---------- Page extract ----------

Salagama (also known as Saliya and Salagama Brahakmana Vanshaya) is a Sinhalese caste found mostly in the southern coastal areas of Sri Lanka. The community was traditionally associated with the cultivation and management of cinnamon and were formerly also involved as weavers and soldiers.

Etymology 
The Salagamas were also known as Saliya, also spelled Chaliya. The name is presumably derived from Chale of Kerala.

History

Origins

The Salagamas trace their roots back to the Coromandel Coast and Malabar Coast of South India, and settled in the southern coastal areas of Sri Lanka. Their ancestors were a weaving community who were known as Saliya also known as Devanga Chettiar of South India. Some Salagamas also have the vasagama or surname "Nambudirige" meaning "of the Nambudiri", which Prof. Gananath Obeyesekere deems as a spurious attempt by the caste to elevate their status to that of the Nambudiri Brahmins of Kerala (Due to caste competition with the Karava who claimed Kshatriya status). Like the other coastal castes such as the Karavas and Duravas, the Salagamas migrated to Sri Lanka between 13th to 18th century.

Colonial period

Under Portuguese rule, many Karavas and Salagamas converted to Catholicism, which opened way to education and administrative careers.

The Portuguese continued the tradition of using Salagamas as cinnamon planters, who had to provide cinnamon as a tax. Queyroz mentions 'Chaleaz' as among the 'high castes' and that they prepared cinnamon for the 'great tax'.

When the Dutch East India Company (VOC) took over the coastal areas, it re-organised cinnamon cultivation on modern capitalist lines, with plantations located within the boundaries of VOC rule, mainly in the Galle district. The Salagamas were converted from a feudal caste into a modern proletariat.The Dutch demand for cinnamon was more intense than that of the Portuguese, and by the era of British control mortality rates among Salagamas had increased sharply. It became common practice for cinnamon peelers' children to be registered under the names of other castes in order to spare them a life of ever-growing misery.

The census of 1824 identified the Salagamas as about 7.5% of the coastal Sinhalese population. However, they were concentrated in the Galle district, where about half of them lived and where they made up almost 20% of the population.

Sub-castes 
Traditionally, the Salagama were divided into four sub-castes:
 Hewapanne ('warriors' & military officers/generals)
 Panividakara  ('Special messengers') or - headmen (equal to Mohottalas)
 Kurundukara (Kurunthukarar in Tamil means ('cinnamon workers').

However, in modern times there is a simple twofold division between the Hewapanne and the Kurundukara. The former are of higher status, including landowners in their ranks, the "Kurundukara's"  enjoyed a high status in Sinhala society, before being punished by the King of Kotte in 1406 and downgraded to a lower status, who also imposed cinnamon as a tax, at one stage the tax exceeded their manpower, and became virtually unbearable, and it took a heavy toll in their mortality rate,  some of them were subsequently forced to change their names to other castes to escape it.

---------- Data provided ----------

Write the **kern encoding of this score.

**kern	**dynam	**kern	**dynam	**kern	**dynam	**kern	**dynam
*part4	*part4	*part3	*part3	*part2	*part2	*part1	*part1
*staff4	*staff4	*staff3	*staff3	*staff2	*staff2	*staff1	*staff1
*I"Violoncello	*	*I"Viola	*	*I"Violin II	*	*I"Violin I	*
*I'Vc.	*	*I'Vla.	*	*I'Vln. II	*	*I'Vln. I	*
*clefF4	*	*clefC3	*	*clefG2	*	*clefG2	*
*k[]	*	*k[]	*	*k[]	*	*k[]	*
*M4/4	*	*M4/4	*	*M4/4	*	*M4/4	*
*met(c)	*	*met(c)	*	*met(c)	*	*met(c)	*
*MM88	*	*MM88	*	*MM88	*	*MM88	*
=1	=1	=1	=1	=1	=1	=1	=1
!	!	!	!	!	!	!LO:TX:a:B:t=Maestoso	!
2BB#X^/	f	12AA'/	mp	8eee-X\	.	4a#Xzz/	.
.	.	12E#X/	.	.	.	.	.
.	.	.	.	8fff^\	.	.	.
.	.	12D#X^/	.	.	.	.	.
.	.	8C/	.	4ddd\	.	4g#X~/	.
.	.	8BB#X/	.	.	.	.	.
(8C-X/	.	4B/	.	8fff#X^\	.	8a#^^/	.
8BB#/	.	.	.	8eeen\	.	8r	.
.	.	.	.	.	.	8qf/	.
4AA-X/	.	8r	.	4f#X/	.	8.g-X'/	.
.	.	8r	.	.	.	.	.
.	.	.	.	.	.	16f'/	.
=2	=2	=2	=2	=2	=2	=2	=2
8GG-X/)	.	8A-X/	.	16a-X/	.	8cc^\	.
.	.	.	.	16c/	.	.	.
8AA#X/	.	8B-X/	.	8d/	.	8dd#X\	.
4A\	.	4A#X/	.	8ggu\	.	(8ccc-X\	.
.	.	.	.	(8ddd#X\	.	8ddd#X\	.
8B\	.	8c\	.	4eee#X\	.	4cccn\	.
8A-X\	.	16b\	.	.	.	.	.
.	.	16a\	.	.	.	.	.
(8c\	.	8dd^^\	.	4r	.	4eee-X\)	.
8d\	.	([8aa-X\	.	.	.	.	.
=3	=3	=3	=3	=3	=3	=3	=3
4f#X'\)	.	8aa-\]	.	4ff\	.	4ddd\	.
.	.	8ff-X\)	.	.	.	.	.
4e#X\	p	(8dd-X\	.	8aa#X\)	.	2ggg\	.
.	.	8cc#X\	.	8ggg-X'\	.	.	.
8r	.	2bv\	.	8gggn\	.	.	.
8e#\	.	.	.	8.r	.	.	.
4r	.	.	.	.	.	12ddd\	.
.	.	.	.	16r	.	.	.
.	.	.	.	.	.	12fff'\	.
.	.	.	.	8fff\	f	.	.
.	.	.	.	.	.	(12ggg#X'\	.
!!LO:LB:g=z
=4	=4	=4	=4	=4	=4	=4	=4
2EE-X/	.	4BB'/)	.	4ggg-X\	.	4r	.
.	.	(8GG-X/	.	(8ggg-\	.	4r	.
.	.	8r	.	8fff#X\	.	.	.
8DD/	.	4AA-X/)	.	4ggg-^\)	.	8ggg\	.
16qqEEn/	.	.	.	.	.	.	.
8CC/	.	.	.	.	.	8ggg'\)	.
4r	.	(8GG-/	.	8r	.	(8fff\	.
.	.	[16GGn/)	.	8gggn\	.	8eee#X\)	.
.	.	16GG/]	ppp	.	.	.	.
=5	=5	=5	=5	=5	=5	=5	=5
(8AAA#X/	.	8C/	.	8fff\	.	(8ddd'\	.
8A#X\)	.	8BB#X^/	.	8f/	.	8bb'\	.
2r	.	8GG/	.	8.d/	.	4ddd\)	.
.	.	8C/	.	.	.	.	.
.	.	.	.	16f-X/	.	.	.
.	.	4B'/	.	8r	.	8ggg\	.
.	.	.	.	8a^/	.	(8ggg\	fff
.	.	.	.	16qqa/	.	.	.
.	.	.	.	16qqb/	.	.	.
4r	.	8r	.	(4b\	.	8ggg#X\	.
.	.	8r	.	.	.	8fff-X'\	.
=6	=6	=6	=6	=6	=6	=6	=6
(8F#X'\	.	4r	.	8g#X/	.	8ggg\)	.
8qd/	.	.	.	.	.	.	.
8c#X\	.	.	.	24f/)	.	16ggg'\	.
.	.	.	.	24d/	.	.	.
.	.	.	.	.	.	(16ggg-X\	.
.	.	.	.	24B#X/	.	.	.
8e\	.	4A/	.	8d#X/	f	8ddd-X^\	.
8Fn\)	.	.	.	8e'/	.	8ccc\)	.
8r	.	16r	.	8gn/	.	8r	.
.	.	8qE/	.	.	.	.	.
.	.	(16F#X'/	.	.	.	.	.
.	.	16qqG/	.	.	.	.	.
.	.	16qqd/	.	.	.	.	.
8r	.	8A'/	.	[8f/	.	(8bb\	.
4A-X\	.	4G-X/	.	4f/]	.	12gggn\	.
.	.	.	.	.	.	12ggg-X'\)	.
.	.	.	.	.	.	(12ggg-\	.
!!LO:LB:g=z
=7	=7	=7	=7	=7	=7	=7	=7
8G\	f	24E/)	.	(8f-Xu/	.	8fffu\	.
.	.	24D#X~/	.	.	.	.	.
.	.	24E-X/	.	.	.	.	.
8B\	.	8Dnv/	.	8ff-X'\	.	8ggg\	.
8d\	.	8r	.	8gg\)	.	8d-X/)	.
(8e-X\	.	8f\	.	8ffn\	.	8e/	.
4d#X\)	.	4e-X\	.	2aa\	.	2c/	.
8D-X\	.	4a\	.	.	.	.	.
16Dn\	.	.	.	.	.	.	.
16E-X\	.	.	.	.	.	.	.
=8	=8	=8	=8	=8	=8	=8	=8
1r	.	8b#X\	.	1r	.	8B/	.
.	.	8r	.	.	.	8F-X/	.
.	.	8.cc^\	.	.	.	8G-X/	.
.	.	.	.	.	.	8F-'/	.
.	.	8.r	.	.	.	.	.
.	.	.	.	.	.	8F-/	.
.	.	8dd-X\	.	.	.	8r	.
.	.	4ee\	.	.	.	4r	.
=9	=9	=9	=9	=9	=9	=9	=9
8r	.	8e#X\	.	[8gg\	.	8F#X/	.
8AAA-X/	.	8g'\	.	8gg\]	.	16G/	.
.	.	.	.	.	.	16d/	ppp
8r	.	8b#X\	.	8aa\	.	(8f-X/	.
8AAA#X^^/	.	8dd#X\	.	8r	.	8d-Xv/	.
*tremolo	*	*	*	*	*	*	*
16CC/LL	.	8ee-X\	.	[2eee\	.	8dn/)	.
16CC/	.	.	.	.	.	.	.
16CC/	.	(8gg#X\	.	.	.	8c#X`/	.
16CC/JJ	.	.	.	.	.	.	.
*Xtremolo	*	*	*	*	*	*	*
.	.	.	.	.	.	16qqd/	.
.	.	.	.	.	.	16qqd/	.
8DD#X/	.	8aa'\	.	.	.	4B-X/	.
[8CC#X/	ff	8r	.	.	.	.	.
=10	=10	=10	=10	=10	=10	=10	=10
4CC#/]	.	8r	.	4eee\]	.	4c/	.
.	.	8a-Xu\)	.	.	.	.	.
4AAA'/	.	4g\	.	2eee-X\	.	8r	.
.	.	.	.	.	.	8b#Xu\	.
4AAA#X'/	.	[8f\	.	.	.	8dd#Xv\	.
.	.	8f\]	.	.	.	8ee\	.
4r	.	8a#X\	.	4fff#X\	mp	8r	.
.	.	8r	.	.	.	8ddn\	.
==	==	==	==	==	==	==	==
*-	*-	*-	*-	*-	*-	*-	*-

----------

▸ Set tasks
1) Quote the passage on the Salagama caste from "The census of" up to and including "('warriors' & military officers/generals)".
2) In the passage on the Salagama caste, what share of the coastal Sinhalese population did the 1824 census identify as Salagamas?

▸ Task results
1)
The census of 1824 identified the Salagamas as about 7.5% of the coastal Sinhalese population. However, they were concentrated in the Galle district, where about half of them lived and where they made up almost 20% of the population.

Sub-castes 
Traditionally, the Salagama were divided into four sub-castes:
 Hewapanne ('warriors' & military officers/generals)

2) About 7.5%.